SELECTED EXCERPT »

◇ ◇ ◇

When I shoot paper I take a junk cd and a marker, I draw a circle around the out side of the cd and fill in the circle in the middle. I aim for the central dot and try to keep everything in the circle. I like bulls-eyes I really like being consistent enough that there are no flyers zooming off to wherever. In all reality a 2 inch group is a good performance for me at this point. I mostly shoot cans and kind of get the "yips" on paper, which of course means I need to shoot a lot more paper lol.

Just ordered Simple Shots set of microfiber spinners, plan to work my way down through them


----------



## vince4242

I have never really been a paper shooter... I've actually never shot at paper before. I like to shoot at Spinners and maybe cans if I need something bigger. I had a really bad day my last reply a couple days ago and today I was shooting doing okay and then we did some construction work and my catch boxes were being blocked by the makeshift table and miter saw. So I pulled out the BB's and had to shoot 40mm spinner with the bottom of the spinner visibly touching the miter saw from my line of sight and the 50 mm spinner was tucked in between the handle in a weird way so that all I could see was the spinner and the saw was completely surrounding it.
I'll be damned if I didn't hit five out of five shots on the two spinners and didn't hit any of the construction equipment?? There is your proof that focus is key to a good shot.

Cheers


----------



## SonoftheRepublic

vince4242 said:


> I have never really been a paper shooter... I've actually never shot at paper before. I like to shoot at Spinners and maybe cans if I need something bigger. I had a really bad day my last reply a couple days ago and today I was shooting doing okay and then we did some construction work and my catch boxes were being blocked by the makeshift table and miter saw. So I pulled out the BB's and had to shoot 40mm spinner with the bottom of the spinner visibly touching the miter saw from my line of sight and the 50 mm spinner was tucked in between the handle in a weird way so that all I could see was the spinner and the saw was completely surrounding it.

◇ ◇ ◇

WHAT YOU NEED TO DO »
1/ In the shooting thread, what group size does the first poster call a good performance at this point?
2/ Condense the paragraph of the shooting thread beginning "When I shoot paper I take a junk cd" into a shorter version that keeps its main facts.
3/ Please extract the stretch of the shooting thread from "## vince4242" through "a good shot.".

(Data items)
◇ ◇ ◇

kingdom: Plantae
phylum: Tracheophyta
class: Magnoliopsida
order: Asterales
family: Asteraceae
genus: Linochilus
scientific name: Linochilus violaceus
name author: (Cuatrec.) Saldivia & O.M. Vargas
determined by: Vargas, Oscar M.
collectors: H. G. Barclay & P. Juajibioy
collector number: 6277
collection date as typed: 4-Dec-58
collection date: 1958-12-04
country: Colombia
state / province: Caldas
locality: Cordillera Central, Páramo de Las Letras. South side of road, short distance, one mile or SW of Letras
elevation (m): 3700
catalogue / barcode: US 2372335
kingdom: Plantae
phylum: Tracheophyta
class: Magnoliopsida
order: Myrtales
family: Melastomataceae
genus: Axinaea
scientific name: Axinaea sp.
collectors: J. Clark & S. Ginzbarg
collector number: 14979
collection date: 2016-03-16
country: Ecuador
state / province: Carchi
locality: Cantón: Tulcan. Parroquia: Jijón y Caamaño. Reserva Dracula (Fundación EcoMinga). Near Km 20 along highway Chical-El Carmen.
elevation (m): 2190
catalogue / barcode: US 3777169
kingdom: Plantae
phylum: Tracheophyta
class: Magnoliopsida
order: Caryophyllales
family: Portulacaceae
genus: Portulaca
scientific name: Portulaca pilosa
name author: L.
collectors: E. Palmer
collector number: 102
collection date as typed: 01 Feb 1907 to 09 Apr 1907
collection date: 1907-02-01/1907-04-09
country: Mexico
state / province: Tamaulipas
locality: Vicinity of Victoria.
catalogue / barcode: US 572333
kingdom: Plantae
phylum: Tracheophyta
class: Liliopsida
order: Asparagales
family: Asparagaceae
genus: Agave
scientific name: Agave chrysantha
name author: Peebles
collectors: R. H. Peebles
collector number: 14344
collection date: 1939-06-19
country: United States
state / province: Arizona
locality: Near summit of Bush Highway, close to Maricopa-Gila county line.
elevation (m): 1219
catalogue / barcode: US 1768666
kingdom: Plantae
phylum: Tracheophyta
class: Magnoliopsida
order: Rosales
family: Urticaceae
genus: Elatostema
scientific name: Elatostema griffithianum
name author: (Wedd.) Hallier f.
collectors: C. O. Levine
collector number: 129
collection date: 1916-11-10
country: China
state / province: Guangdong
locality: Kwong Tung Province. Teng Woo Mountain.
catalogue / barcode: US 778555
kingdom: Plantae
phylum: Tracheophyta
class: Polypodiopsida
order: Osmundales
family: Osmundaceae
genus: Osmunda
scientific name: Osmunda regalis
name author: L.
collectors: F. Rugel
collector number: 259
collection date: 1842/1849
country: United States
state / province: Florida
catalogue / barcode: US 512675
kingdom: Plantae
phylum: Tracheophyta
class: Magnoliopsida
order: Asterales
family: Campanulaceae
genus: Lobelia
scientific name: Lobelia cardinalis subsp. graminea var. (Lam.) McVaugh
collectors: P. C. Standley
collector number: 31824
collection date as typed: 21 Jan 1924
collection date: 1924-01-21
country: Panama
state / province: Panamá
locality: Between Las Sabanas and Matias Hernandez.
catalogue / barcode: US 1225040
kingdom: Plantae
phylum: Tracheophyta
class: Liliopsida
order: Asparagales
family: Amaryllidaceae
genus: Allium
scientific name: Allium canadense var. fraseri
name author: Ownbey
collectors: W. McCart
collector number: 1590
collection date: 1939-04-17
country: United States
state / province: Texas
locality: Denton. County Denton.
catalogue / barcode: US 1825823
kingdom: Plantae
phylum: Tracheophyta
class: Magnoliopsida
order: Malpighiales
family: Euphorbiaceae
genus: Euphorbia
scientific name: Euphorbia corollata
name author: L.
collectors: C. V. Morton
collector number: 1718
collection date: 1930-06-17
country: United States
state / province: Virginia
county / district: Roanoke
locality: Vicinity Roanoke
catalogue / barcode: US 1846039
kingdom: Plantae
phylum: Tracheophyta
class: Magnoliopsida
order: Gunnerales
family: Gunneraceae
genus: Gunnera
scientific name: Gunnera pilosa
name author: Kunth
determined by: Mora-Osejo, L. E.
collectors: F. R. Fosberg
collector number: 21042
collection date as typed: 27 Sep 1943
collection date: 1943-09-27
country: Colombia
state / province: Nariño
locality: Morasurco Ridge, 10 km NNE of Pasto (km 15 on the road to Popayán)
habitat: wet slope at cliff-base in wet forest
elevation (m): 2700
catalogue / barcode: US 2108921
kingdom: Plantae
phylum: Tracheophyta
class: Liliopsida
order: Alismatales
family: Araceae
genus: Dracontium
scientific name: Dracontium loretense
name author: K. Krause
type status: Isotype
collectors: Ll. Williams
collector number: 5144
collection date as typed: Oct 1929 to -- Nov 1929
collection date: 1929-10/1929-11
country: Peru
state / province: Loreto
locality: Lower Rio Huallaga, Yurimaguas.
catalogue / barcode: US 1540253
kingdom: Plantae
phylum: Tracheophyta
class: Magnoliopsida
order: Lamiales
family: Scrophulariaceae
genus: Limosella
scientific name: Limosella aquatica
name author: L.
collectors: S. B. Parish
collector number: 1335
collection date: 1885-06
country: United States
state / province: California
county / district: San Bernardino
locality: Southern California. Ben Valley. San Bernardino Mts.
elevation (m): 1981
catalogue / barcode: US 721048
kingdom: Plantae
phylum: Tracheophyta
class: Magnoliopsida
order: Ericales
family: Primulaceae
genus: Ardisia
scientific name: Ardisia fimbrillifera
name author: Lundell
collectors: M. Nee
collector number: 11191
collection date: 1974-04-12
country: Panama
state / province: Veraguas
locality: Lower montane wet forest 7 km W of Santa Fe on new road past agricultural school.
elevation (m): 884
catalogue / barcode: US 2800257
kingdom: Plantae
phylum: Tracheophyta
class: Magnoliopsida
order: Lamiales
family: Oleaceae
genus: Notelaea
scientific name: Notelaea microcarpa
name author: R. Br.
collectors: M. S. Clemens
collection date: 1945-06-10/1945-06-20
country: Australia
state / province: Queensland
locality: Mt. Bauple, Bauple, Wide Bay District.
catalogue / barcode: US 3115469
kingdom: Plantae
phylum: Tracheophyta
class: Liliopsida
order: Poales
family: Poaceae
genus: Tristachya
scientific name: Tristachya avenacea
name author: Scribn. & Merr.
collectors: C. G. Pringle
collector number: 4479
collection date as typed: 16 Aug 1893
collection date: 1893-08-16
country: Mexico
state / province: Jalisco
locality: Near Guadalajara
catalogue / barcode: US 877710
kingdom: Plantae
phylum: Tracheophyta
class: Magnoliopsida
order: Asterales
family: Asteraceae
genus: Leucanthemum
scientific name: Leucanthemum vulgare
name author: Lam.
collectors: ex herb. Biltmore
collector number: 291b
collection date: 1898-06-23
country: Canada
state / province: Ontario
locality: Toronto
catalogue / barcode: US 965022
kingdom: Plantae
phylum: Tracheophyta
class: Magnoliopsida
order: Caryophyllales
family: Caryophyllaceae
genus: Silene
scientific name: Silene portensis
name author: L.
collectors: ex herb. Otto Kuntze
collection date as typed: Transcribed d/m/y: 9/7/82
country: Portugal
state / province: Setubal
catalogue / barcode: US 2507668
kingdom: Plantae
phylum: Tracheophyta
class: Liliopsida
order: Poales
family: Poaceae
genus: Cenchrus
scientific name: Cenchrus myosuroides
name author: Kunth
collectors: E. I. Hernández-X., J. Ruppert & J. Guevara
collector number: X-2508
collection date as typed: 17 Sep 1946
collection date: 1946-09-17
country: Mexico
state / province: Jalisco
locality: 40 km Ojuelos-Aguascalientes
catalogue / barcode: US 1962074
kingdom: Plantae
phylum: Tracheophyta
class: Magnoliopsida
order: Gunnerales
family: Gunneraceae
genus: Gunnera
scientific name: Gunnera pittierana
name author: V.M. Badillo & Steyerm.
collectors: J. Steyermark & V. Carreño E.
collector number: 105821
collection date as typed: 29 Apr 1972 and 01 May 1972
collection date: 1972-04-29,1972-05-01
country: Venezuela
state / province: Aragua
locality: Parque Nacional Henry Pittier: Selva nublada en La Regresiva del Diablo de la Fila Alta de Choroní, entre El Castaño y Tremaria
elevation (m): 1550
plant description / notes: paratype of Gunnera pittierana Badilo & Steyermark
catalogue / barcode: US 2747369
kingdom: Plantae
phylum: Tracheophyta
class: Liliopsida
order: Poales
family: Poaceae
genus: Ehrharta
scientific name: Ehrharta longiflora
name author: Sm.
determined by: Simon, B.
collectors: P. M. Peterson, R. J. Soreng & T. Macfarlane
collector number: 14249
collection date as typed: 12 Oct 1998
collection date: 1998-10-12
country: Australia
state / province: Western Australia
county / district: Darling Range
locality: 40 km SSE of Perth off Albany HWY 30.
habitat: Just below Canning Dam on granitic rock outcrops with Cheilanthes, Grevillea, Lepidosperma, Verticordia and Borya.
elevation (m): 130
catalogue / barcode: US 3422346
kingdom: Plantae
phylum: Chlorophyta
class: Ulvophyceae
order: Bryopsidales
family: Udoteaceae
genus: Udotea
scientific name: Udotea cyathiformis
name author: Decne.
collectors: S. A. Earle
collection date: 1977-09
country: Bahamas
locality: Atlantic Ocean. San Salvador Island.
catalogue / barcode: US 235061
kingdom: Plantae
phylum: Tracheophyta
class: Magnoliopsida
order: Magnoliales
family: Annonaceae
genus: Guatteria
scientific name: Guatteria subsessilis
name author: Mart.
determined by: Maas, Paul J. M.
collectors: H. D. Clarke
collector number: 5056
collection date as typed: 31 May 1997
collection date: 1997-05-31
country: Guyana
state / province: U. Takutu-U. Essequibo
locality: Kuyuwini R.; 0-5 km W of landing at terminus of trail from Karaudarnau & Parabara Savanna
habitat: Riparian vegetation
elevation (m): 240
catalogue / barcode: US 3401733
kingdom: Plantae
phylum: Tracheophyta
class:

◇ ◇ ◇

WRITTEN ANSWERS »
1/ A 2 inch group.

2/ For paper targets, the poster uses a marker to draw a circle around the outside of a junk CD and fills in the circle in the middle. They aim for the central dot and try to keep every shot inside the circle. They like bulls-eyes but care most about being consistent enough to have no flyers. For now, a 2 inch group is a good performance for them. Since they mostly shoot cans and get the "yips" on paper, they need to shoot a lot more paper.

3/
## vince4242

I have never really been a paper shooter... I've actually never shot at paper before. I like to shoot at Spinners and maybe cans if I need something bigger. I had a really bad day my last reply a couple days ago and today I was shooting doing okay and then we did some construction work and my catch boxes were being blocked by the makeshift table and miter saw. So I pulled out the BB's and had to shoot 40mm spinner with the bottom of the spinner visibly touching the miter saw from my line of sight and the 50 mm spinner was tucked in between the handle in a weird way so that all I could see was the spinner and the saw was completely surrounding it.
I'll be damned if I didn't hit five out of five shots on the two spinners and didn't hit any of the construction equipment?? There is your proof that focus is key to a good shot.